Theory and Practice

  1. What are the two assumptions we make in order to believe that learning from data is feasible?

  2. What do the letters P-A-C in the PAC-learning framework mean?

  3. How many hypotheses are there in the hypothesis class of boolean literals?

  4. How many training samples are needed to achieve a generalization error tolerance of 0.1 and confidence of 90% for a hypothesis class of 4 boolean literals?

  5. Define VC Dimension.

  6. What is the VC dimension of axis-aligned rectangles?

  7. What is the VC dimension of lines (or hyperplanes)?

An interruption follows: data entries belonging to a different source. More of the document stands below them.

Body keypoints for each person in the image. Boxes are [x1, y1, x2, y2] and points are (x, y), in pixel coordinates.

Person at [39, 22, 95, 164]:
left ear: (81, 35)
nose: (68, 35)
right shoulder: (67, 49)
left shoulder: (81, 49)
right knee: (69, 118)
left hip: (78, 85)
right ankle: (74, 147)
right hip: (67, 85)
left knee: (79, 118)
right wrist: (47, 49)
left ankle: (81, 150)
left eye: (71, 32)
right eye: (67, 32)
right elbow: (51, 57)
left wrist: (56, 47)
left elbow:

  8. As a rule of thumb, how many training examples do you need to get decent generalization error for an infinite hypothesis class?

  9. Explain the approximation-generalization tradeoff.

  10. Explain inductive bias.

  11. Explain the bias-variance decomposition.

  12. What is overfitting?

  13. How do you recognize when overfitting has occured?

  14. What is the primary cause of overfitting?

  15. Which models are more likely to overfit?

  16. What is regularization?

  17. What is validatation?

  18. What is cross-validation?

  19. What is the most important use of validation?

  20. What is Occam’s Razor?

  21. What is sampling bias?

  22. What is data snooping?

Turn-in Procedure

Write up your homework in a format that can be converted to a PDF file (like LaTeX) and name the PDF file theory-practice.pdf. Submit your theory-practice.pdf file on Canvas as an attachment. When you’re ready, double-check that you have submitted and not just saved a draft.

Verify the Success of Your Submission to Canvas

Practice safe submission! Verify that your HW files were truly submitted correctly, the upload was successful, and that your program runs with no syntax or runtime errors. It is solely your responsibility to turn in your homework and practice this safe submission safeguard.